■ **Raw records**

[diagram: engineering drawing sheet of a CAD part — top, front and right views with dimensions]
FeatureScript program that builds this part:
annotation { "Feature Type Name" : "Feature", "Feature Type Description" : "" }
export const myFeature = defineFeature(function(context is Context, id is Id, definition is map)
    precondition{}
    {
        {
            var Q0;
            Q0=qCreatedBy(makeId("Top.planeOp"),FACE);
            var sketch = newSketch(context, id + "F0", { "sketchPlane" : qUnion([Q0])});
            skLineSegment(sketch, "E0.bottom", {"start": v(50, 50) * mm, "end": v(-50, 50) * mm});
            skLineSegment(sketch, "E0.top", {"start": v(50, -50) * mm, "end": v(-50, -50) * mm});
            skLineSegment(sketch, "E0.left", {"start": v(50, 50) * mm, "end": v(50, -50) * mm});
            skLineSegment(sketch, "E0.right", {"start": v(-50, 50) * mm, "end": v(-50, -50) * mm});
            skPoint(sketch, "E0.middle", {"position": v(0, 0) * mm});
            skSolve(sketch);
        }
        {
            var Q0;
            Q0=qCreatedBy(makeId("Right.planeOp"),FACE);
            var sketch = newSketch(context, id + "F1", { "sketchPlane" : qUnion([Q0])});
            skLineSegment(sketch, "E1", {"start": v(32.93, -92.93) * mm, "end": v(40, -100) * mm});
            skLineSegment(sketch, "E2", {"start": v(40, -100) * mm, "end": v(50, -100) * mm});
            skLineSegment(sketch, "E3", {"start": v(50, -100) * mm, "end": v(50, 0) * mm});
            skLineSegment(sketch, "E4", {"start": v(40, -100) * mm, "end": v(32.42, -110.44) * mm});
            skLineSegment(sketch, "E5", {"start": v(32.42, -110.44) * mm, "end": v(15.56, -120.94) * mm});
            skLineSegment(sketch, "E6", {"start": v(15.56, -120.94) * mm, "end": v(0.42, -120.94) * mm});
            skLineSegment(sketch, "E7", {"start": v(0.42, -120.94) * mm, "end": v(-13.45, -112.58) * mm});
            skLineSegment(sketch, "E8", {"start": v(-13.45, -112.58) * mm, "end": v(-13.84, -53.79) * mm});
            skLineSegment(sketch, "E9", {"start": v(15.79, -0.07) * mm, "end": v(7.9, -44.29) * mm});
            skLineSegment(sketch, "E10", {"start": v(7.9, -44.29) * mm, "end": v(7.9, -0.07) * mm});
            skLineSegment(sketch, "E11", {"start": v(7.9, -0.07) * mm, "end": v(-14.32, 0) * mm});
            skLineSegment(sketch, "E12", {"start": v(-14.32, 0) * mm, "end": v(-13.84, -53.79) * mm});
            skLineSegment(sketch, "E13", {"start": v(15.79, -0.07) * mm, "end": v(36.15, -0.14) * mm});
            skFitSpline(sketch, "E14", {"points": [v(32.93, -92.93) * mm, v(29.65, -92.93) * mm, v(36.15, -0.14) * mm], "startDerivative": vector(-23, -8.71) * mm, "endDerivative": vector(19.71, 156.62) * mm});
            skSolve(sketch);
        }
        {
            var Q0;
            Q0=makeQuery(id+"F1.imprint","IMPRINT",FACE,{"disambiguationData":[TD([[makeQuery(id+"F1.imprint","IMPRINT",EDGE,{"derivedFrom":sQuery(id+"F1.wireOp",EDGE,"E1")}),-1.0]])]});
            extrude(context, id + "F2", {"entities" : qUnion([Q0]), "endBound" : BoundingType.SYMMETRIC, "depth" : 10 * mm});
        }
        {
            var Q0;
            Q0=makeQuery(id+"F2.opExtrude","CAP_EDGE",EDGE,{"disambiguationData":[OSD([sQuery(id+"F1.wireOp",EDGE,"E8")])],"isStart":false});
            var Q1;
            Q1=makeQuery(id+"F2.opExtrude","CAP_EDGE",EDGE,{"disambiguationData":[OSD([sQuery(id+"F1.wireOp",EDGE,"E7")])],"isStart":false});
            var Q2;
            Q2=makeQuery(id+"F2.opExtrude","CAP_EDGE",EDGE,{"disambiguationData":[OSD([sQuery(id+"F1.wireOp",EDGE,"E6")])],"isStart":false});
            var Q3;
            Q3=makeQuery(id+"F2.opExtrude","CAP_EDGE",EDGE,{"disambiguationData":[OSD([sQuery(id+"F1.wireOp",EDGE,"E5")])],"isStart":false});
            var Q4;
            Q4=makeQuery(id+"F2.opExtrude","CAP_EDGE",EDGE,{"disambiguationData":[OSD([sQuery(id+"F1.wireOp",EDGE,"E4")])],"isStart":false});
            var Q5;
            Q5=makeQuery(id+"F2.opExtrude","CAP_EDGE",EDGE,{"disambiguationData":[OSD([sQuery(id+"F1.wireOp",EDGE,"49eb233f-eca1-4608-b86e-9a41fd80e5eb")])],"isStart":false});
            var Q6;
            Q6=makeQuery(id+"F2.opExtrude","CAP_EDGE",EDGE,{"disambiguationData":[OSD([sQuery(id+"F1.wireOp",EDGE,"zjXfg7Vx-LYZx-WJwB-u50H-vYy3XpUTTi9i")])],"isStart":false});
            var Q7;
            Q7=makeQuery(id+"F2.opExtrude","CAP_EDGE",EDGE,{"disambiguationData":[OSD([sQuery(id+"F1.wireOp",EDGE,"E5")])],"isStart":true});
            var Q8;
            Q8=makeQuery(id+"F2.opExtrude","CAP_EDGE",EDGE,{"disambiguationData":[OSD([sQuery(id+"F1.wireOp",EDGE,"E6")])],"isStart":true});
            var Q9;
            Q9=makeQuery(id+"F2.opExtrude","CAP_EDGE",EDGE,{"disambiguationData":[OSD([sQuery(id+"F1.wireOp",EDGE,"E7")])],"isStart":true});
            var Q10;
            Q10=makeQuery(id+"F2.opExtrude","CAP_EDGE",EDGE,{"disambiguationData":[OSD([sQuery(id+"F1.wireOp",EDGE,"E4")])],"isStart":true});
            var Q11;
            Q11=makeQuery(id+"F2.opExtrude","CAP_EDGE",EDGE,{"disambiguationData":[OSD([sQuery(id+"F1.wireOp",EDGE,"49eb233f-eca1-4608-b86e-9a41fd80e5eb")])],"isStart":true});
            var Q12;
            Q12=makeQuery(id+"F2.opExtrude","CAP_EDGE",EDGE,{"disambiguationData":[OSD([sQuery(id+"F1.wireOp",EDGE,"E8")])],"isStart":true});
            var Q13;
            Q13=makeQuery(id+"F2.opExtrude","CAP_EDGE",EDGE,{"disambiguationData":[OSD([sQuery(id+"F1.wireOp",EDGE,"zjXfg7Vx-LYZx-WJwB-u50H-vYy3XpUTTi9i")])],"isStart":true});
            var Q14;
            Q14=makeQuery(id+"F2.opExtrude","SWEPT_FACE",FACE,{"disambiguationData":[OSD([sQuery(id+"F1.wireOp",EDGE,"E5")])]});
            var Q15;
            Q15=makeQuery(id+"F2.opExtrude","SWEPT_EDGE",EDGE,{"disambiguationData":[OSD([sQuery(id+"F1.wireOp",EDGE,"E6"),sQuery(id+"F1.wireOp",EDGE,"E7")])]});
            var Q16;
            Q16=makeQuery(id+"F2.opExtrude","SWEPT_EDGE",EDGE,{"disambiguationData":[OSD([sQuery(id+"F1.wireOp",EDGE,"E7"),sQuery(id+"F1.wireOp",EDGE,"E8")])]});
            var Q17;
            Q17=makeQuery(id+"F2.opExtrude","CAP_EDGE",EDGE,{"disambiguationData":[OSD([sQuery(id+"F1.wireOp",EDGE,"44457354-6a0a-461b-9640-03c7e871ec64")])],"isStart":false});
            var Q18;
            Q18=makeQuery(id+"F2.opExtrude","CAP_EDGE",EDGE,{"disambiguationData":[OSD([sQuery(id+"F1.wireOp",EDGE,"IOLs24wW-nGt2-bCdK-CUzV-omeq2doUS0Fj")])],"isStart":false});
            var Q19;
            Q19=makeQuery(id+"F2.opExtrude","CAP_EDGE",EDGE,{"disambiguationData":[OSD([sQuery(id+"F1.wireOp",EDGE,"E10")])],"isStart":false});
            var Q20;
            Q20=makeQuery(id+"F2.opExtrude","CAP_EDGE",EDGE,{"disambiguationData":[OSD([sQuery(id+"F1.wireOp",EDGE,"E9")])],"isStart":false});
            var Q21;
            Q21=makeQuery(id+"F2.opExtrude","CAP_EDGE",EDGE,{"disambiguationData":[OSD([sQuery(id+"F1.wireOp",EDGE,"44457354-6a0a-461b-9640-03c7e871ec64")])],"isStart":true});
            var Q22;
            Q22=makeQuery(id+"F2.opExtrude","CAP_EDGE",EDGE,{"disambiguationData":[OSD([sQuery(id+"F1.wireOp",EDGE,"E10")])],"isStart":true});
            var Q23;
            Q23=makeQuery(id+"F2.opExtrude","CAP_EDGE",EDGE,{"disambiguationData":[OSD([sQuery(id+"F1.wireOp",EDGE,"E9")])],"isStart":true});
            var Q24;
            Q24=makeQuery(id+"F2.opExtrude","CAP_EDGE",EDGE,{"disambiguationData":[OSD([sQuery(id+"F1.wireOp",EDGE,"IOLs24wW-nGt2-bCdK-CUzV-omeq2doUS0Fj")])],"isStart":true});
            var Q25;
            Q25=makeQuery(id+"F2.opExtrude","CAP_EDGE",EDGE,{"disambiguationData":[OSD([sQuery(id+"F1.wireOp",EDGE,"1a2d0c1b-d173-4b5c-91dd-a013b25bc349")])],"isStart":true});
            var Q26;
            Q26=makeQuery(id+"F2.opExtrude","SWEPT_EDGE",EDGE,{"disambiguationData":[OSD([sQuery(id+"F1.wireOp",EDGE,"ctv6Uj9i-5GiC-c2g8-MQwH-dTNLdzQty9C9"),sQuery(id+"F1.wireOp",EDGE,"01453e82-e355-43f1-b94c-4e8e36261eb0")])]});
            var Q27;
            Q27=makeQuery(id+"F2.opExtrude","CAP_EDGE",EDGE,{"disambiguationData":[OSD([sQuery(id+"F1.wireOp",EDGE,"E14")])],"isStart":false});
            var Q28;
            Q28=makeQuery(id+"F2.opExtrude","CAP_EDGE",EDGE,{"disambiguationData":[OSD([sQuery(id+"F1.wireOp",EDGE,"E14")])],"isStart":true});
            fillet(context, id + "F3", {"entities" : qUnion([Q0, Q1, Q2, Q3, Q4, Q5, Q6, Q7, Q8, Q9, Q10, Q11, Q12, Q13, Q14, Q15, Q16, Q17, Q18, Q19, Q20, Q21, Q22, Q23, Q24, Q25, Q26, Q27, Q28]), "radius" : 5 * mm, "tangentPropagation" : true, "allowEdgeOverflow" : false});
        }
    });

■ **What you are asked to do**
Count the lines in the records that contain the string "FACE", matching case exactly, and give only the number.

■ **Worked answer**
4